The report identifies barriers to SAF commercialization, including policy uncertainty, insufficient financial support, and competition with renewable diesel production. Recommendations include:

  • Enhanced coordination among federal agencies to streamline SAF production and certification.
  • Long-term policy frameworks to ensure investment stability.
  • Expansion of public-private partnerships to scale production and address economic hurdles.

4. Live Science: Giant Reserves of ‘Gold’ Hydrogen May Be Lurking Beneath at Least 30 US States, 1st-of-Its-Kind Map Reveals – The U.S. Geological Survey (USGS) has released a groundbreaking map identifying potential natural hydrogen (“gold” hydrogen) reserves across at least 30 U.S. states. A reproduction follows below. The map is graded from white to dark blue, with dark blue indicating areas that are highly prospective, meaning they are very likely to hold vast hydrogen reserves, and white indicating areas that are not prospective.

Potential Hydrogen Reserves in the U.S.

Source: USGS, January 2025

This map highlights regions where geological conditions—such as hydrogen sources, reservoir rocks, and natural seals—converge to trap hydrogen gas underground. Notably, areas with high potential include most of Michigan, eastern Kentucky, southern North Dakota, and parts of Kansas, Colorado, Wyoming, Iowa, and Oklahoma. This discovery challenges the longstanding belief that naturally occurring hydrogen doesn’t accumulate in significant quantities for energy use. The identification of these reserves could have substantial implications for the U.S. energy landscape. Drill, baby drill…for hydrogen?

5. SkyNRG: How the Renewable Energy Directive Undermines the ReFuelEU Level Playing Field Philosophy – This report from SAF marketer SkyNRG critiques how the Renewable Energy Directive (RED) undermines the ReFuelEU Aviation initiative’s aim of creating a level playing field for sustainable aviation fuel (SAF) in Europe. While ReFuelEU mandates SAF supply and relies on RED for greenhouse gas methodologies and eligible feedstocks, disparities arise due to RED’s Annex IX feedstock categories and Member State interpretations. Feedstocks in Annex IX undergo rigorous evaluation for sustainability and market impact, but opaque definitions and inconsistent national applications distort the SAF market.

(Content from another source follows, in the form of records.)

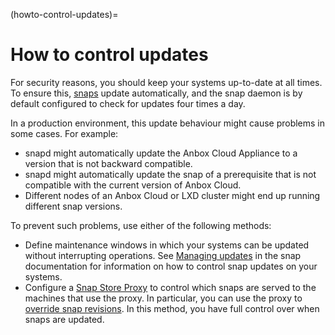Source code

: (howto-control-updates)=
# How to control updates

For security reasons, you should keep your systems up-to-date at all times. To ensure this, [snaps](https://snapcraft.io/about) update automatically, and the snap daemon is by default configured to check for updates four times a day.

In a production environment, this update behaviour might cause problems in some cases. For example:

- snapd might automatically update the Anbox Cloud Appliance to a version that is not backward compatible.
- snapd might automatically update the snap of a prerequisite that is not compatible with the current version of Anbox Cloud.
- Different nodes of an Anbox Cloud or LXD cluster might end up running different snap versions.

To prevent such problems, use either of the following methods:
* Define maintenance windows in which your systems can be updated without interrupting operations. See [Managing updates](https://snapcraft.io/docs/managing-updates) in the snap documentation for information on how to control snap updates on your systems.
* Configure a [Snap Store Proxy](https://docs.ubuntu.com/snap-store-proxy/) to control which snaps are served to the machines that use the proxy. In particular, you can use the proxy to [override snap revisions](https://docs.ubuntu.com/snap-store-proxy/en/overrides). In this method, you have full control over when snaps are updated.
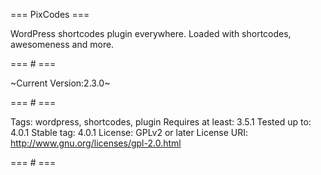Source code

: === PixCodes ===

WordPress shortcodes plugin everywhere. Loaded with shortcodes, awesomeness and more.

=== # ===

~Current Version:2.3.0~

=== # ===

Tags: wordpress, shortcodes, plugin
Requires at least: 3.5.1
Tested up to: 4.0.1
Stable tag: 4.0.1
License: GPLv2 or later
License URI: http://www.gnu.org/licenses/gpl-2.0.html

=== # ===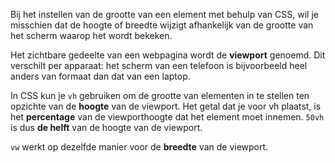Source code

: Bij het instellen van de grootte van een element met behulp van CSS, wil je misschien dat de hoogte of breedte wijzigt afhankelijk van de grootte van het scherm waarop het wordt bekeken.

Het zichtbare gedeelte van een webpagina wordt de **viewport** genoemd. Dit verschilt per apparaat: het scherm van een telefoon is bijvoorbeeld heel anders van formaat dan dat van een laptop.

In CSS kun je `vh` gebruiken om de grootte van elementen in te stellen ten opzichte van de **hoogte** van de viewport. Het getal dat je voor vh plaatst, is het **percentage** van de viewporthoogte dat het element moet innemen. `50vh` is dus **de helft** van de hoogte van de viewport.

`vw` werkt op dezelfde manier voor de **breedte** van de viewport.
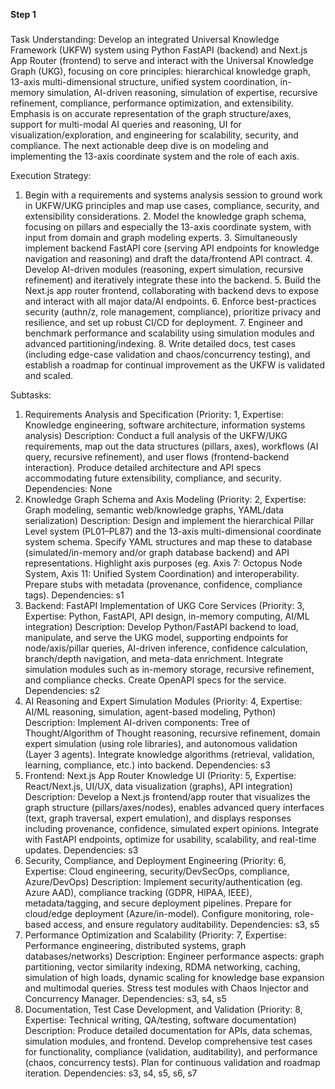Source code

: **Step 1**

### 

Task Understanding: Develop an integrated Universal Knowledge Framework (UKFW) system using Python FastAPI (backend) and Next.js App Router (frontend) to serve and interact with the Universal Knowledge Graph (UKG), focusing on core principles: hierarchical knowledge graph, 13-axis multi-dimensional structure, unified system coordination, in-memory simulation, AI-driven reasoning, simulation of expertise, recursive refinement, compliance, performance optimization, and extensibility. Emphasis is on accurate representation of the graph structure/axes, support for multi-modal AI queries and reasoning, UI for visualization/exploration, and engineering for scalability, security, and compliance. The next actionable deep dive is on modeling and implementing the 13-axis coordinate system and the role of each axis.

Execution Strategy:

1. Begin with a requirements and systems analysis session to ground work in UKFW/UKG principles and map use cases, compliance, security, and extensibility considerations. 2. Model the knowledge graph schema, focusing on pillars and especially the 13-axis coordinate system, with input from domain and graph modeling experts. 3. Simultaneously implement backend FastAPI core (serving API endpoints for knowledge navigation and reasoning) and draft the data/frontend API contract. 4. Develop AI-driven modules (reasoning, expert simulation, recursive refinement) and iteratively integrate these into the backend. 5. Build the Next.js app router frontend, collaborating with backend devs to expose and interact with all major data/AI endpoints. 6. Enforce best-practices security (authn/z, role management, compliance), prioritize privacy and resilience, and set up robust CI/CD for deployment. 7. Engineer and benchmark performance and scalability using simulation modules and advanced partitioning/indexing. 8. Write detailed docs, test cases (including edge-case validation and chaos/concurrency testing), and establish a roadmap for continual improvement as the UKFW is validated and scaled.

Subtasks:

1. Requirements Analysis and Specification (Priority: 1, Expertise: Knowledge engineering, software architecture, information systems analysis) Description: Conduct a full analysis of the UKFW/UKG requirements, map out the data structures (pillars, axes), workflows (AI query, recursive refinement), and user flows (frontend-backend interaction). Produce detailed architecture and API specs accommodating future extensibility, compliance, and security. Dependencies: None
2. Knowledge Graph Schema and Axis Modeling (Priority: 2, Expertise: Graph modeling, semantic web/knowledge graphs, YAML/data serialization) Description: Design and implement the hierarchical Pillar Level system (PL01–PL87) and the 13-axis multi-dimensional coordinate system schema. Specify YAML structures and map these to database (simulated/in-memory and/or graph database backend) and API representations. Highlight axis purposes (eg. Axis 7: Octopus Node System, Axis 11: Unified System Coordination) and interoperability. Prepare stubs with metadata (provenance, confidence, compliance tags). Dependencies: s1
3. Backend: FastAPI Implementation of UKG Core Services (Priority: 3, Expertise: Python, FastAPI, API design, in-memory computing, AI/ML integration) Description: Develop Python/FastAPI backend to load, manipulate, and serve the UKG model, supporting endpoints for node/axis/pillar queries, AI-driven inference, confidence calculation, branch/depth navigation, and meta-data enrichment. Integrate simulation modules such as in-memory storage, recursive refinement, and compliance checks. Create OpenAPI specs for the service. Dependencies: s2
4. AI Reasoning and Expert Simulation Modules (Priority: 4, Expertise: AI/ML reasoning, simulation, agent-based modeling, Python) Description: Implement AI-driven components: Tree of Thought/Algorithm of Thought reasoning, recursive refinement, domain expert simulation (using role libraries), and autonomous validation (Layer 3 agents). Integrate knowledge algorithms (retrieval, validation, learning, compliance, etc.) into backend. Dependencies: s3
5. Frontend: Next.js App Router Knowledge UI (Priority: 5, Expertise: React/Next.js, UI/UX, data visualization (graphs), API integration) Description: Develop a Next.js frontend/app router that visualizes the graph structure (pillars/axes/nodes), enables advanced query interfaces (text, graph traversal, expert emulation), and displays responses including provenance, confidence, simulated expert opinions. Integrate with FastAPI endpoints, optimize for usability, scalability, and real-time updates. Dependencies: s3
6. Security, Compliance, and Deployment Engineering (Priority: 6, Expertise: Cloud engineering, security/DevSecOps, compliance, Azure/DevOps) Description: Implement security/authentication (eg. Azure AAD), compliance tracking (GDPR, HIPAA, IEEE), metadata/tagging, and secure deployment pipelines. Prepare for cloud/edge deployment (Azure/in-model). Configure monitoring, role-based access, and ensure regulatory auditability. Dependencies: s3, s5
7. Performance Optimization and Scalability (Priority: 7, Expertise: Performance engineering, distributed systems, graph databases/networks) Description: Engineer performance aspects: graph partitioning, vector similarity indexing, RDMA networking, caching, simulation of high loads, dynamic scaling for knowledge base expansion and multimodal queries. Stress test modules with Chaos Injector and Concurrency Manager. Dependencies: s3, s4, s5
8. Documentation, Test Case Development, and Validation (Priority: 8, Expertise: Technical writing, QA/testing, software documentation) Description: Produce detailed documentation for APIs, data schemas, simulation modules, and frontend. Develop comprehensive test cases for functionality, compliance (validation, auditability), and performance (chaos, concurrency tests). Plan for continuous validation and roadmap iteration. Dependencies: s3, s4, s5, s6, s7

According to SkyNRG, some Member States lack transparency, maintain differing approved feedstock lists, or interpret Annex IX categories variably, fostering uncertainty for suppliers. This leads to uneven SAF supply, pricing, and trading conditions. Examples provided include inconsistent definitions for feedstocks like soap stock derivatives and advanced biofuels, which some nations approve while others exclude. This flexibility allows loopholes that disrupt ReFuelEU’s intent and impede SAF standardization as a commodity. The report argues these discrepancies inflate costs for airlines and deter investments in SAF.

To address these issues, the company recommends that the European Commission publish a new implementing act to harmonize Member State interpretations of Annex IX, enforce transparency in feedstock approvals, and establish clear guidance for defining and accepting feedstocks under RED. These actions aim to restore fairness, enhance supply dynamics, and support the intended goals of ReFuelEU, according to SkyNRG. Whether that happens is unclear, but it seems to me the Commission has an opportunity to act to shore up RED and ReFuelEU as well as to establish dominance in SAF that we may not see in the U.S. with the new Administration.